Classifying the thousand longest rivers in the world is a book and also the title of two huge embroidered works, a green and a white one. In both works are enumerated the thousand longest rivers in the world. The book was realised in 1977 while the two tapestries were finished in 1982. To me, this is mostly a crazy and incredible research my parents made together. Crazy because they have wanted to classify the unclassifiable. Only them could have imagined and hoped to classify rivers according to their length. But how to precisely measure a river? Where does it begin exactly? And where does it end? Incredible because this classification was never been done before, nor even imagined by scientists because huge and maybe considered useless and deeply absurd.

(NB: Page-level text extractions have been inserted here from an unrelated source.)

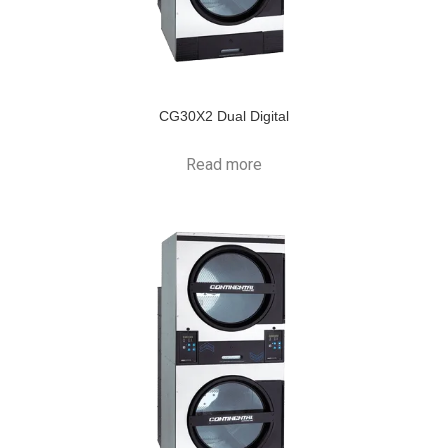
CG30X2 Dual Digital
Read more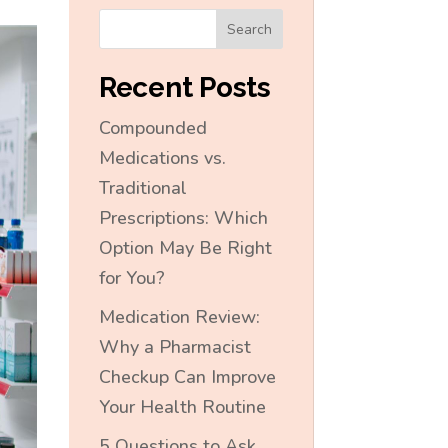
Search
Recent Posts
Compounded
Medications vs.
Traditional
Prescriptions: Which
Option May Be Right
for You?
Medication Review:
Why a Pharmacist
Checkup Can Improve
Your Health Routine
5 Questions to Ask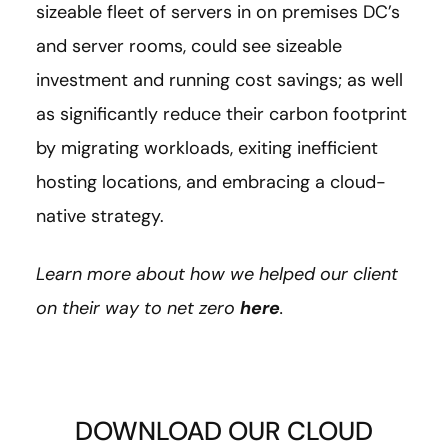
sizeable fleet of servers in on premises DC’s
and server rooms, could see sizeable
investment and running cost savings; as well
as significantly reduce their carbon footprint
by migrating workloads, exiting inefficient
hosting locations, and embracing a cloud-
native strategy.
Learn more about how we helped our client
on their way to net zero
here
.
DOWNLOAD OUR CLOUD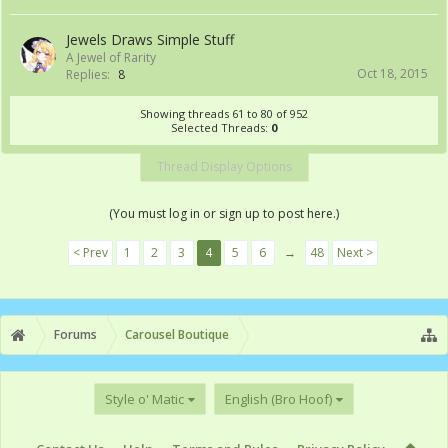
Jewels Draws Simple Stuff
A Jewel of Rarity
Oct 18, 2015
Replies:
8
Showing threads 61 to 80 of 952
Selected Threads:
0
Thread Display Options
(You must log in or sign up to post here.)
< Prev
1
2
3
4
5
6
→
48
Next >
Forums
Carousel Boutique
Style o' Matic
English (Bro Hoof)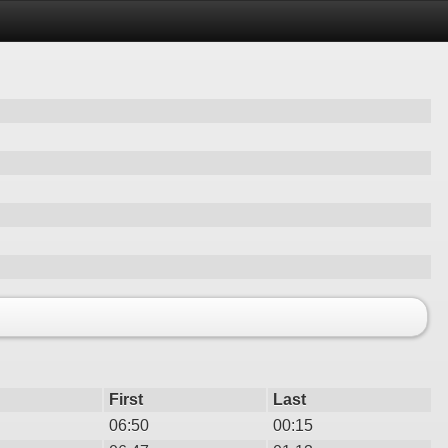
First
Last
06:50
00:15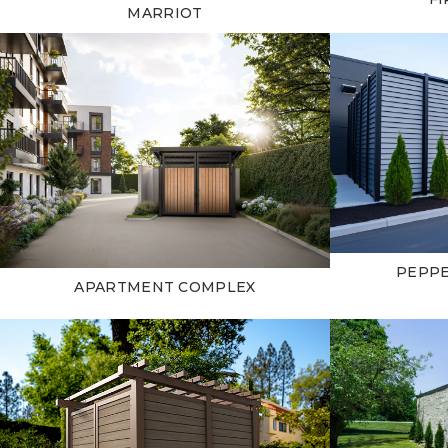
MARRIOT
PEPP
APARTMENT COMPLEX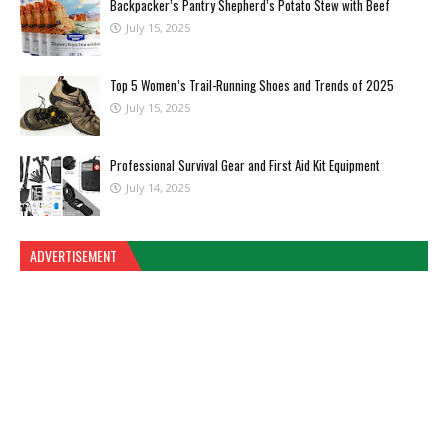
Backpacker’s Pantry Shepherd’s Potato Stew with Beef
July 15, 2025
Top 5 Women’s Trail-Running Shoes and Trends of 2025
July 15, 2025
Professional Survival Gear and First Aid Kit Equipment
July 14, 2025
ADVERTISEMENT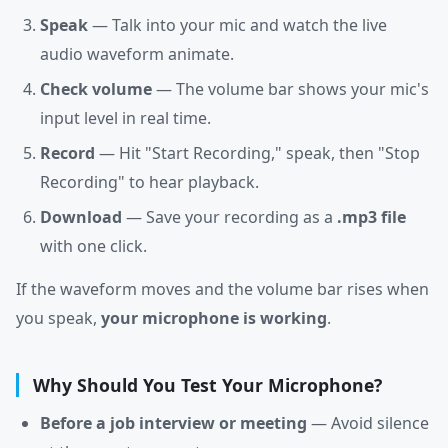
Speak
— Talk into your mic and watch the live
audio waveform animate.
Check volume
— The volume bar shows your mic's
input level in real time.
Record
— Hit "Start Recording," speak, then "Stop
Recording" to hear playback.
Download
— Save your recording as a
.mp3 file
with one click.
If the waveform moves and the volume bar rises when
you speak,
your microphone is working
.
Why Should You Test Your Microphone?
Before a job interview or meeting
— Avoid silence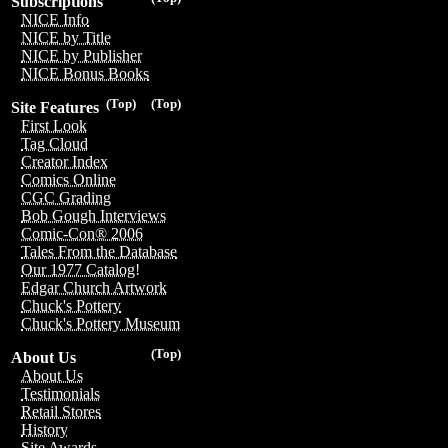
Subscriptions
NICE Info
NICE by Title
NICE by Publisher
NICE Bonus Books
(Top)
(Top)
Site Features
First Look
Tag Cloud
Creator Index
Comics Online
CGC Grading
Bob Gough Interviews
Comic-Con® 2006
Tales From the Database
Our 1977 Catalog!
Edgar Church Artwork
Chuck's Pottery
Chuck's Pottery Museum
(Top)
About Us
About Us
Testimonials
Retail Stores
History
Site Awards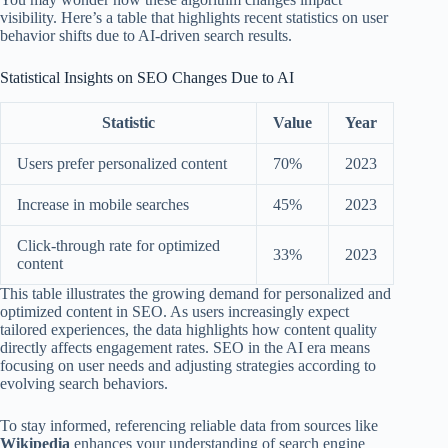
visibility. Here’s a table that highlights recent statistics on user
behavior shifts due to AI-driven search results.
Statistical Insights on SEO Changes Due to AI
Statistic
Value
Year
Users prefer personalized content
70%
2023
Increase in mobile searches
45%
2023
Click-through rate for optimized
33%
2023
content
This table illustrates the growing demand for personalized and
optimized content in SEO. As users increasingly expect
tailored experiences, the data highlights how content quality
directly affects engagement rates. SEO in the AI era means
focusing on user needs and adjusting strategies according to
evolving search behaviors.
To stay informed, referencing reliable data from sources like
Wikipedia
enhances your understanding of search engine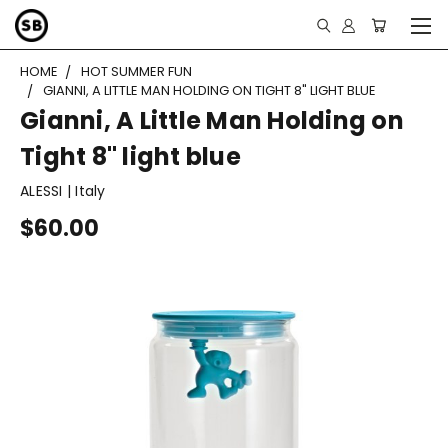
HOME
HOT SUMMER FUN
GIANNI, A LITTLE MAN HOLDING ON TIGHT 8" LIGHT BLUE
Gianni, A Little Man Holding on
Tight 8" light blue
ALESSI | Italy
$60.00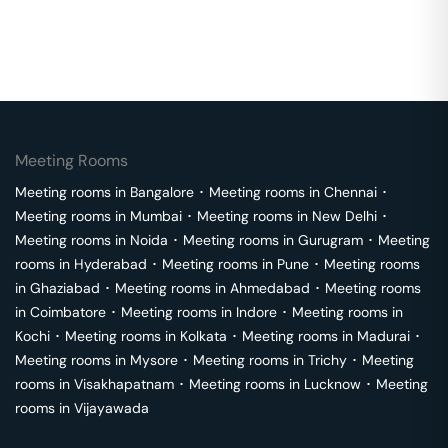
Meeting Rooms
Meeting rooms in
Bangalore
･
Meeting rooms in
Chennai
･
Meeting rooms in
Mumbai
･
Meeting rooms in
New Delhi
･
Meeting rooms in
Noida
･
Meeting rooms in
Gurugram
･
Meeting
rooms in
Hyderabad
･
Meeting rooms in
Pune
･
Meeting rooms
in
Ghaziabad
･
Meeting rooms in
Ahmedabad
･
Meeting rooms
in
Coimbatore
･
Meeting rooms in
Indore
･
Meeting rooms in
Kochi
･
Meeting rooms in
Kolkata
･
Meeting rooms in
Madurai
･
Meeting rooms in
Mysore
･
Meeting rooms in
Trichy
･
Meeting
rooms in
Visakhapatnam
･
Meeting rooms in
Lucknow
･
Meeting
rooms in
Vijayawada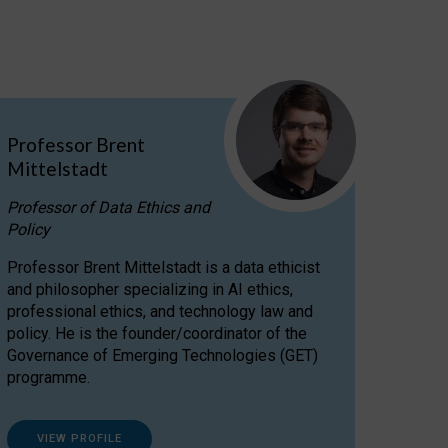
Professor Brent
Mittelstadt
Professor of Data Ethics and
Policy
Professor Brent Mittelstadt is a data ethicist
and philosopher specializing in AI ethics,
professional ethics, and technology law and
policy. He is the founder/coordinator of the
Governance of Emerging Technologies (GET)
programme.
VIEW PROFILE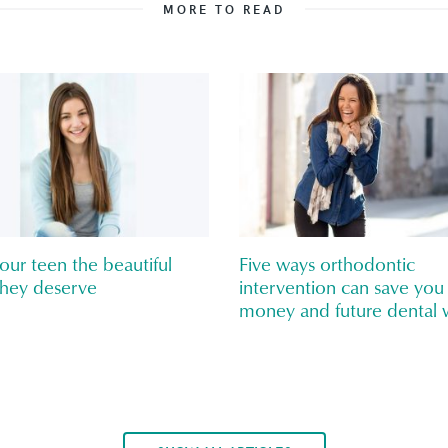
MORE TO READ
our teen the beautiful
Five ways orthodontic
they deserve
intervention can save you
money and future dental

Their researches lasted for seven years, from 1970 to 1977. They started two years before I was born and ended when I was five. [...] At home this book was always open, on an Afghan lectern, ready to be consulted. I loved the idea that page numbers coincided to that of classification: page 1 was the longest river in the world. While page 453 was the 453rd longest river in the world. Introduction pages and the final ones were not numbered because these were not part of the classification. An evidence and a real easiness to consult the book. No images, only the essential information: name, source, mouth and length.

My father loved to classify, especially the unclassifiable, with no other purpose than classifying…Still far from the Internet era that would have greatly simplified the task, the hundreds of letters sent by my mother and the hundreds replies from the researchers of the rivers throughout the world, bear witness to the delirious and exhausting extent of their research.